Natalie Patterson is a Los Angeles-based writer and poet known for her spoken-word performances. Over the years, she has gained a great deal of praise in the poetry community as both a speaker and a teacher. In 2010, she became the first female producer and host at Da Poetry Lounge, the nation's largest weekly poetry venue, and the place where her career began.
We asked Natalie some questions about heartbreak and she opened up about finding strength through patience and self-love.
If you think back to the first time you were heartbroken, what advice would you give to that younger version of yourself?

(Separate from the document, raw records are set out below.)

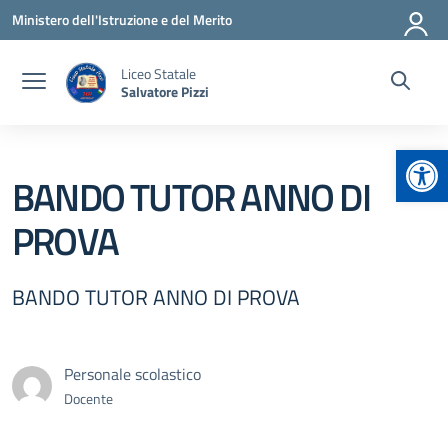
Vai ai contenuti
Vai al menu di navigazione
Vai al footer
Ministero dell'Istruzione e del Merito
Liceo Statale
Salvatore Pizzi
Apr
BANDO TUTOR ANNO DI
PROVA
BANDO TUTOR ANNO DI PROVA
Personale scolastico
Docente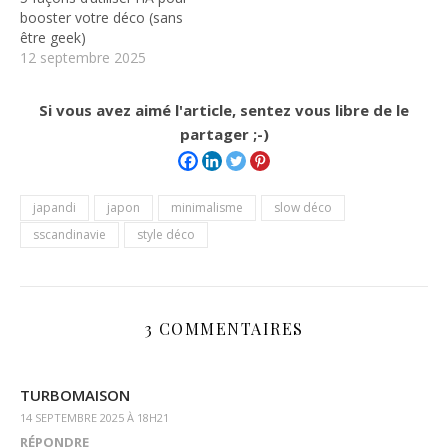
booster votre déco (sans
être geek)
12 septembre 2025
Si vous avez aimé l'article, sentez vous libre de le
partager ;-)
japandi
japon
minimalisme
slow déco
sscandinavie
style déco
3 COMMENTAIRES
TURBOMAISON
14 SEPTEMBRE 2025 À 18H21
RÉPONDRE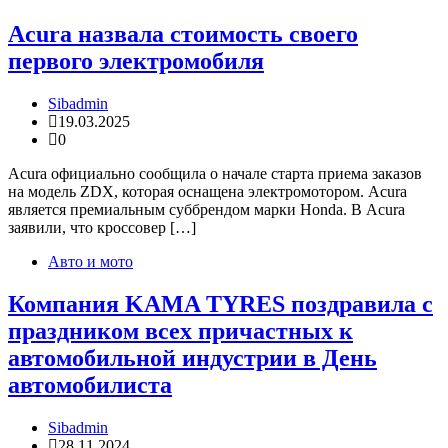
Acura назвала стоимость своего
первого электромобиля
Sibadmin
19.03.2025
0
Acura официально сообщила о начале старта приема заказов
на модель ZDX, которая оснащена электромотором. Acura
является премиальным суббрендом марки Honda. В Acura
заявили, что кроссовер […]
Авто и мото
Компания KAMA TYRES поздравила с
праздником всех причастных к
автомобильной индустрии в День
автомобилиста
Sibadmin
28.11.2024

"I started dating when I was 15. I think dating and loving people both are so important in terms of development and understanding how you relate to others and your measure of your own self worth. My first boyfriend was the most loving and kind man. We are still friends to this day. I think having that great starting point made heartbreak less painful as I got older because I knew if I dated great people, even when the relationship ended there would still be love between us and more love in my future. The best advice I could give myself and others is to SLOW down. Every relationship is not meant to end in marriage and when you put that type of pressure and expectation, you slowly suffocate each other. Just enjoy the love as long as you have it. Relax and know that love exists, even when relationships change form."

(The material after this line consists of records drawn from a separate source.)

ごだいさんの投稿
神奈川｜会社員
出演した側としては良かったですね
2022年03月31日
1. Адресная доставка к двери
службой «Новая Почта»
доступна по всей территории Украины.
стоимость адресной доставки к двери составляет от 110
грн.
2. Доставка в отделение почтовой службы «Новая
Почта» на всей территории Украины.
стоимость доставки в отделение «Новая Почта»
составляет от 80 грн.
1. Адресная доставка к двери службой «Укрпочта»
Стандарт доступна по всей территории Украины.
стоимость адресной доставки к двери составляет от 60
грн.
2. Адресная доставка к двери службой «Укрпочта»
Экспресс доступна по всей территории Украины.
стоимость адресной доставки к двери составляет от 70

What has heartbreak taught you about yourself?
"Heartbreak has taught me that I am resilient, that I am a badass, that I get to live and love on my own terms. I think relationships take a lot from women. I’m not a man so I don’t want to speak about what it takes or doesn’t take from them, but being in a relationship and holding space for someone else (which is what happens when you love another) while trying to balance self love can be exhausting. I find the greatest sense of renewal and commitment to self just after I get over being sad and start rebuilding."

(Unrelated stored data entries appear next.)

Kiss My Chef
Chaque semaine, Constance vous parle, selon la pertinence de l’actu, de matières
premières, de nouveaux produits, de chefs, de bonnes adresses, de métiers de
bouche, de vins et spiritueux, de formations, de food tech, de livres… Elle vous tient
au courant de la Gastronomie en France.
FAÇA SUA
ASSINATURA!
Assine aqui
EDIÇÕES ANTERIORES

What are your rituals during a breakup? What things/practices/people helped you mend?
"I recently went through a breakup and it was so different than any other I’d ever had because we didn’t breakup because we were mad or hurt, simply because we want different things right now. Depending on the reason for the breakup depends on my response, but I try to keep it healthy. I write a bunch, I do mantras, I write affirmations, I set new goals, I talk long walks. I try and treat myself kindly and do things I really love. I definitely go through the stages of grief, but I never get too invested in the upset. I think it is easy to get stuck in the sadness and addicted to unhealthy behaviors that sometimes comes with breakups, like obsessing about previous conversations or Instagram stalking."
Thinking back to breakups you’ve had, did you have any breakup vices (checking your ex’s Insta, etc) and how do you conquer them?
"I used to always have another person in my back pocket for when a relationship ended. I could quickly move into getting attention from someone else. I don’t do that anymore. I give myself time and space to process each relationship and then decide what I want next."
What’s the biggest lesson you’ve learned about love so far in your life?
"I’ve learned sooooooo many things. A big one was to only do what you want with no expectation of getting anything back. If you are going to be mad if someone doesn’t reciprocate-- don't do it. Love should liberate, not hostage anyone. The other big thing I learned was to listen to my intuition. My intuition is never wrong, I can feel things in my gut and every time I didn't listen, I paid the price."
Do you think exes can be friends? Do you stay friends with your exes on social media?
"I’m friends with all my exess except one. I try to only date people who I deeply care about and respect as people so that I always maintain the friendship even when the kissing is done. I love that I still talk on the phone to my first boyfriend. He knows me so well, he has watched me become myself. I was in another relationship for 5 years and he and I are best friends now. We are almost closer now than we were when we dated. His father calls and sings me “Happy Birthday” every year and every time he is in town we all go for ice cream or dinner. These people are my family now. Love requires an ability to get past the petty stuff. I often think about the loss of a relationship when my friends are going through a breakup and how loving a person bigger than a title allows for a level of fluidity that otherwise ends when the relationship does. Directly after a breakup, I usually mute them on Facebook until things settle a little. My most recent breakup I didn't need to even do that."
What keeps your heart open, despite the heartbreaks you’ve had in your life?
"No matter what happens in life, I have decided that I will be a lover and learner. I will always seek and reach for happiness and the ending of something is the beginning of something else."
What is your favorite song about heartbreak?
What is your favorite movie about heartbreak?
"I love a film called Elegy. It is about aging and love and fear and endings."